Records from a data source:

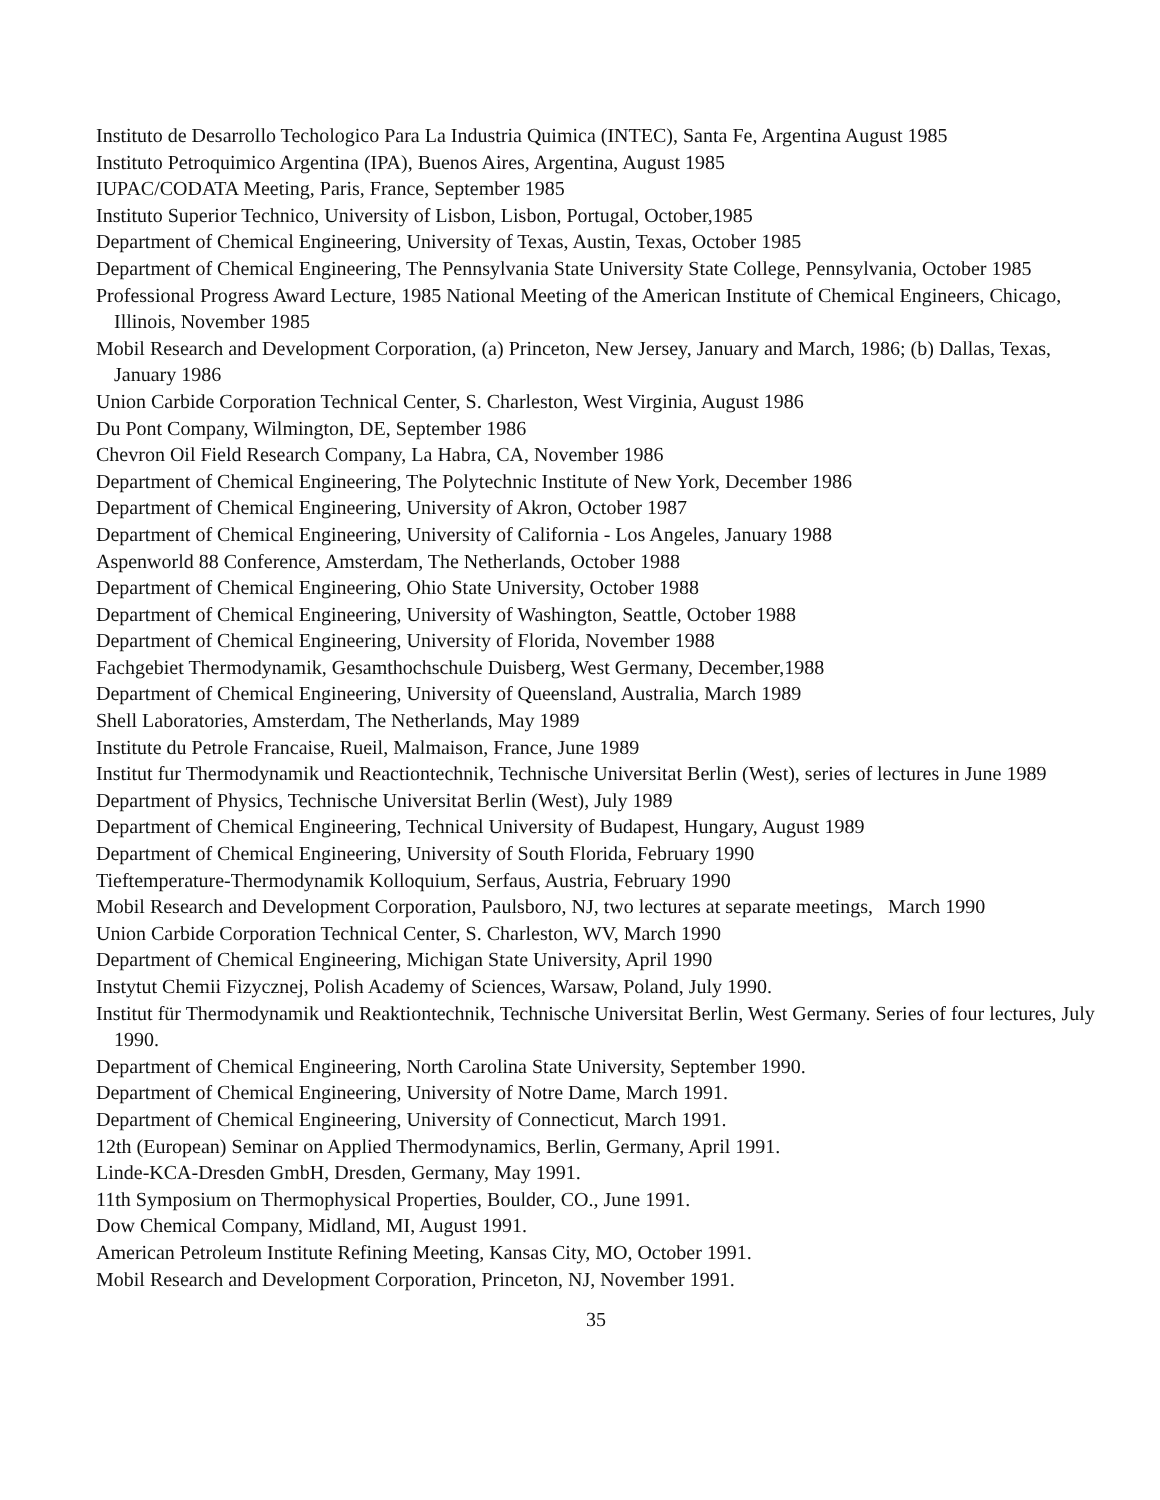Instituto de Desarrollo Techologico Para La Industria Quimica (INTEC), Santa Fe, Argentina August 1985
Instituto Petroquimico Argentina (IPA), Buenos Aires, Argentina, August 1985
IUPAC/CODATA Meeting, Paris, France, September 1985
Instituto Superior Technico, University of Lisbon, Lisbon, Portugal, October,1985
Department of Chemical Engineering, University of Texas, Austin, Texas, October 1985
Department of Chemical Engineering, The Pennsylvania State University State College, Pennsylvania, October 1985
Professional Progress Award Lecture, 1985 National Meeting of the American Institute of Chemical Engineers, Chicago, Illinois, November 1985
Mobil Research and Development Corporation, (a) Princeton, New Jersey, January and March, 1986; (b) Dallas, Texas, January 1986
Union Carbide Corporation Technical Center, S. Charleston, West Virginia, August 1986
Du Pont Company, Wilmington, DE, September 1986
Chevron Oil Field Research Company, La Habra, CA, November 1986
Department of Chemical Engineering, The Polytechnic Institute of New York, December 1986
Department of Chemical Engineering, University of Akron, October 1987
Department of Chemical Engineering, University of California - Los Angeles, January 1988
Aspenworld 88 Conference, Amsterdam, The Netherlands, October 1988
Department of Chemical Engineering, Ohio State University, October 1988
Department of Chemical Engineering, University of Washington, Seattle, October 1988
Department of Chemical Engineering, University of Florida, November 1988
Fachgebiet Thermodynamik, Gesamthochschule Duisberg, West Germany, December,1988
Department of Chemical Engineering, University of Queensland, Australia, March 1989
Shell Laboratories, Amsterdam, The Netherlands, May 1989
Institute du Petrole Francaise, Rueil, Malmaison, France, June 1989
Institut fur Thermodynamik und Reactiontechnik, Technische Universitat Berlin (West), series of lectures in June 1989
Department of Physics, Technische Universitat Berlin (West), July 1989
Department of Chemical Engineering, Technical University of Budapest, Hungary, August 1989
Department of Chemical Engineering, University of South Florida, February 1990
Tieftemperature-Thermodynamik Kolloquium, Serfaus, Austria, February 1990
Mobil Research and Development Corporation, Paulsboro, NJ, two lectures at separate meetings, March 1990
Union Carbide Corporation Technical Center, S. Charleston, WV, March 1990
Department of Chemical Engineering, Michigan State University, April 1990
Instytut Chemii Fizycznej, Polish Academy of Sciences, Warsaw, Poland, July 1990.
Institut für Thermodynamik und Reaktiontechnik, Technische Universitat Berlin, West Germany. Series of four lectures, July 1990.
Department of Chemical Engineering, North Carolina State University, September 1990.
Department of Chemical Engineering, University of Notre Dame, March 1991.
Department of Chemical Engineering, University of Connecticut, March 1991.
12th (European) Seminar on Applied Thermodynamics, Berlin, Germany, April 1991.
Linde-KCA-Dresden GmbH, Dresden, Germany, May 1991.
11th Symposium on Thermophysical Properties, Boulder, CO., June 1991.
Dow Chemical Company, Midland, MI, August 1991.
American Petroleum Institute Refining Meeting, Kansas City, MO, October 1991.
Mobil Research and Development Corporation, Princeton, NJ, November 1991.
35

WHAT IS NEEDED —
Transcribe every line in the entries above, taking out only the images.

SOLUTION TO THE EXERCISE —
Instituto de Desarrollo Techologico Para La Industria Quimica (INTEC), Santa Fe, Argentina August 1985
Instituto Petroquimico Argentina (IPA), Buenos Aires, Argentina, August 1985
IUPAC/CODATA Meeting, Paris, France, September 1985
Instituto Superior Technico, University of Lisbon, Lisbon, Portugal, October,1985
Department of Chemical Engineering, University of Texas, Austin, Texas, October 1985
Department of Chemical Engineering, The Pennsylvania State University State College, Pennsylvania, October 1985
Professional Progress Award Lecture, 1985 National Meeting of the American Institute of Chemical Engineers, Chicago, Illinois, November 1985
Mobil Research and Development Corporation, (a) Princeton, New Jersey, January and March, 1986; (b) Dallas, Texas, January 1986
Union Carbide Corporation Technical Center, S. Charleston, West Virginia, August 1986
Du Pont Company, Wilmington, DE, September 1986
Chevron Oil Field Research Company, La Habra, CA, November 1986
Department of Chemical Engineering, The Polytechnic Institute of New York, December 1986
Department of Chemical Engineering, University of Akron, October 1987
Department of Chemical Engineering, University of California - Los Angeles, January 1988
Aspenworld 88 Conference, Amsterdam, The Netherlands, October 1988
Department of Chemical Engineering, Ohio State University, October 1988
Department of Chemical Engineering, University of Washington, Seattle, October 1988
Department of Chemical Engineering, University of Florida, November 1988
Fachgebiet Thermodynamik, Gesamthochschule Duisberg, West Germany, December,1988
Department of Chemical Engineering, University of Queensland, Australia, March 1989
Shell Laboratories, Amsterdam, The Netherlands, May 1989
Institute du Petrole Francaise, Rueil, Malmaison, France, June 1989
Institut fur Thermodynamik und Reactiontechnik, Technische Universitat Berlin (West), series of lectures in June 1989
Department of Physics, Technische Universitat Berlin (West), July 1989
Department of Chemical Engineering, Technical University of Budapest, Hungary, August 1989
Department of Chemical Engineering, University of South Florida, February 1990
Tieftemperature-Thermodynamik Kolloquium, Serfaus, Austria, February 1990
Mobil Research and Development Corporation, Paulsboro, NJ, two lectures at separate meetings, March 1990
Union Carbide Corporation Technical Center, S. Charleston, WV, March 1990
Department of Chemical Engineering, Michigan State University, April 1990
Instytut Chemii Fizycznej, Polish Academy of Sciences, Warsaw, Poland, July 1990.
Institut für Thermodynamik und Reaktiontechnik, Technische Universitat Berlin, West Germany. Series of four lectures, July 1990.
Department of Chemical Engineering, North Carolina State University, September 1990.
Department of Chemical Engineering, University of Notre Dame, March 1991.
Department of Chemical Engineering, University of Connecticut, March 1991.
12th (European) Seminar on Applied Thermodynamics, Berlin, Germany, April 1991.
Linde-KCA-Dresden GmbH, Dresden, Germany, May 1991.
11th Symposium on Thermophysical Properties, Boulder, CO., June 1991.
Dow Chemical Company, Midland, MI, August 1991.
American Petroleum Institute Refining Meeting, Kansas City, MO, October 1991.
Mobil Research and Development Corporation, Princeton, NJ, November 1991.
35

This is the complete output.